Chapter Six
“You’re quiet.”
Only when Hazel spoke did Ash register the absolute silence they’d been driving in for the better part of an hour. She wasn’t even playing any music.
They’d traveled through the pine-dense and hilly parts of the state yesterday. Now, the West Texas plains stretched for miles all around them, gentle snow-dusted slopes that would continue to flatten throughout the five-hour drive, a lone oil pump seesawing lazily in the distance. Ash’s thoughts swung up and down just like it, imagining awful scenarios he might walk into at home, then reassuring himself with his mother’s refrain: Everything’s fine. No need to worry.

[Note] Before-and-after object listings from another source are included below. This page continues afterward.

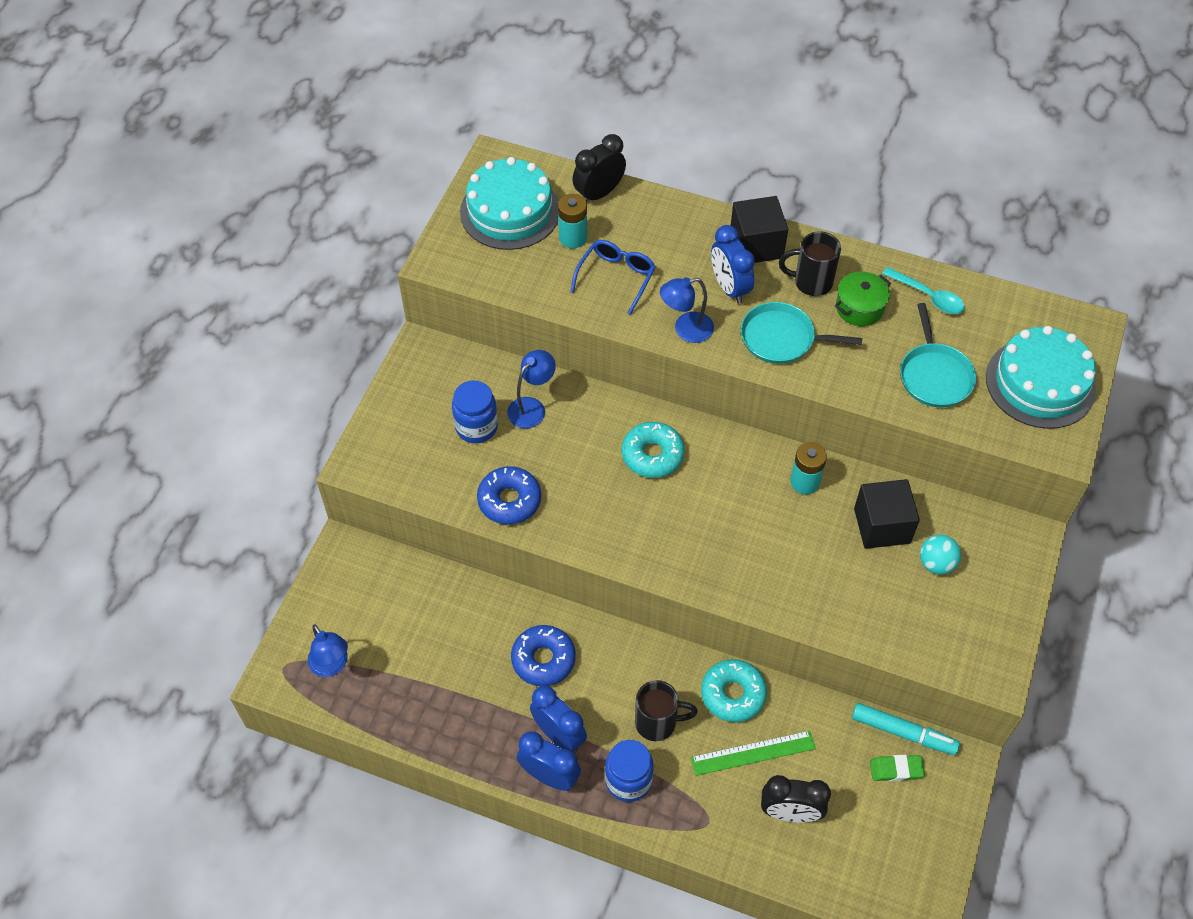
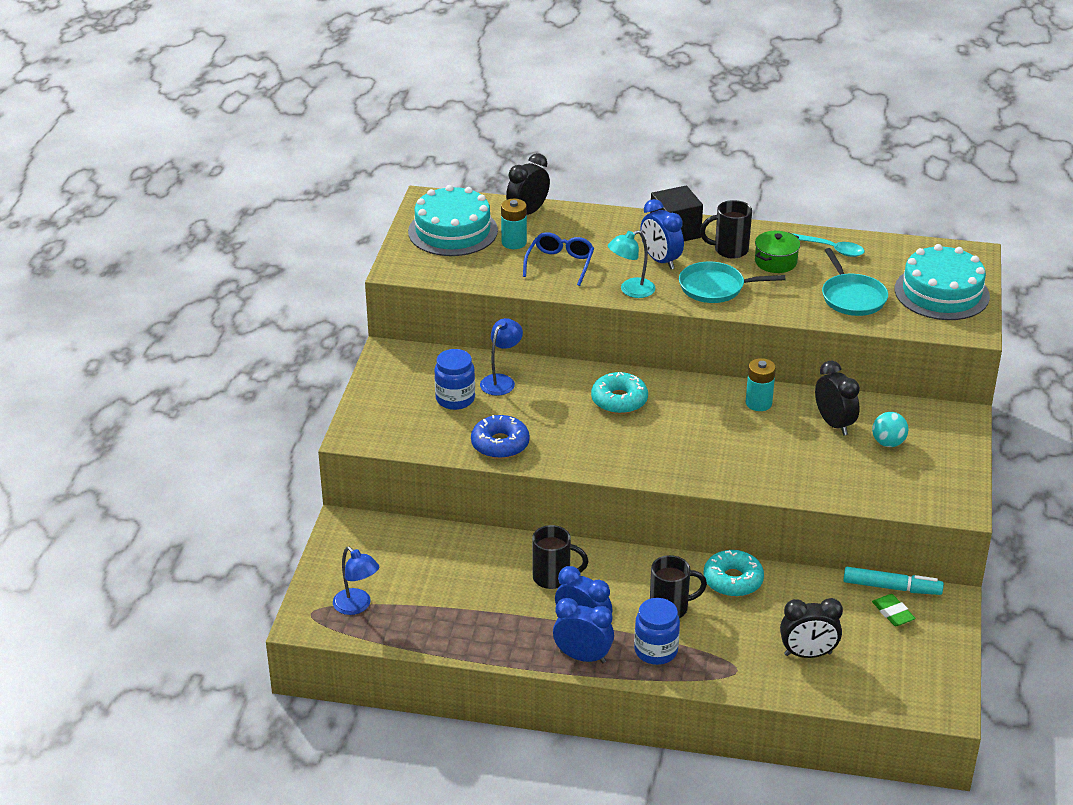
camera: 10 degrees left, 20 degrees down
(543, 659) = (553, 578): blue donut -> black mug
(685, 330) = (631, 290): blue lamp -> turquoise lamp
(753, 753) = (762, 618): green ruler -> none
(882, 526) = (834, 424): black cube -> black clock
(896, 769) = (893, 613): green eraser -> green eraser turned 75 degrees clockwise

“Sorry,” Ash said. “What do you want to talk about?”
“Anything. What are your parents like?”
Ash picked at a hole in his jeans, forcibly extracting himself from mental quicksand. “My mom used to be a painter. She teaches middle school art.”
Hazel nodded at the model of Maggie’s house in the back seat. “You get that from her?”
“Yeah, probably.”
“And your dad?”
“He’s a mail carrier.”
“Is he totally swamped right now with all the holiday mail?”
Ash let his eyes go unfocused on the mesmerizing rows of snow-sprinkled winter wheat through his side window. The furrows between the plants remained uncovered, making repeating outward avenues, one stark runaway line after another across the field. “He’s taking some time off this year.”
“Oh, that’s nice,” Hazel said.
Ash swallowed. He could just tell her that his dad wasn’t on vacation, that he’d fallen from a ladder while cleaning the gutters the day before Thanksgiving. Two sentences maybe.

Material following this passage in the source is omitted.